IE 11 Not Supported

For optimal browsing, we recommend Chrome, Firefox or Safari browsers.

N.H. Governor Pushes for 100 Percent E-Prescribing Capability by October 2008

"This is an aggressive goal, but one I believe we will meet"

New Hampshire Governor John Lynch and his Citizens Health Initiative -- including New Hampshire hospitals, doctors, pharmacists and insurers -- announced today a joint push to ensure 100 percent E-prescribing capability in New Hampshire by October 2008.

"Together, we are setting a goal of making New Hampshire the first state in the nation where all of our health care providers are able to prescribe medication electronically -- an innovation that will improve health care quality and help save lives, while at the same time reducing health care costs and improving the efficiency of our healthcare system," Lynch said.

The plan calls for all primary care providers to have the ability to prescribe prescriptions electronically by October 2007 and for all health care clinicians in New Hampshire to have the ability to e-prescribe by October 2008.

"This is an aggressive goal, but one I believe we will meet because the people who can make it happen - the New Hampshire Hospital Association, the New Hampshire Medical Society, New Hampshire's Pharmacists and New Hampshire's major insurers - have all joined together through the Citizens Health Initiative to develop and endorse this plan," Gov. Lynch said.

In July, the Institute of Medicine released a study estimating that problems with the prescription drug system -- uncertainty about what the doctor prescribed, an inappropriate medication for the patient, wrong dosages or just the wrong drug -- cost the health care system $77 billion a year nationally. If looked at on a per-capita basis that could mean up to $300 million a year in costs in New Hampshire -- for new prescriptions, repeat doctor visits, lost time at doctors' offices and pharmacies, and in hospital admissions because of adverse drug reactions. It also estimates that 7,000 patients nationally die each year as the result of adverse drug reactions. And 1.4 percent of hospital admissions every year are the result of adverse drug reactions.

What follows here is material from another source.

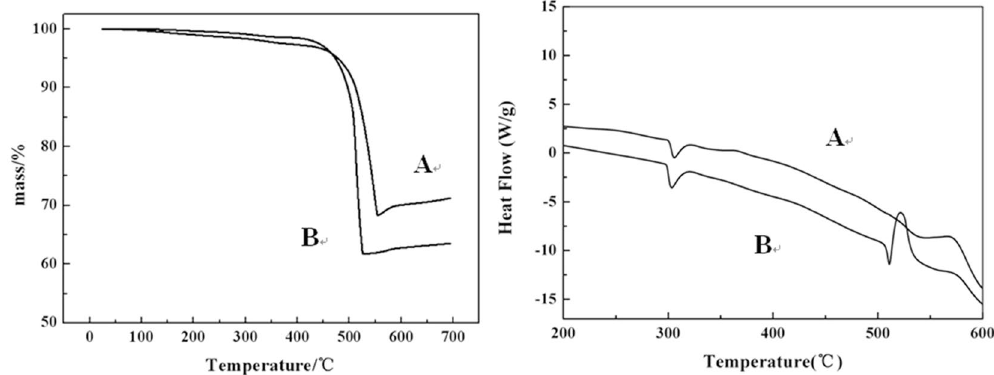
Figure 9. TG-DSC curve of the samples at heating rate of 10 °C. min − 1 in air atmosphere ( A ) MM Kp and Al/ CuO ( B ) Kp@Al/CuO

To address these serious issues, the Institute of Medicine recommended health care providers move to sending prescriptions electronically, which allows easier checks of appropriate drugs, doses drug interactions, decreases confusion about what the written prescription says, and saves doctors, pharmacists, and patients time and money. National studies indicate that the use of e-prescribing saves pharmacies and doctors' offices up to two hours a day.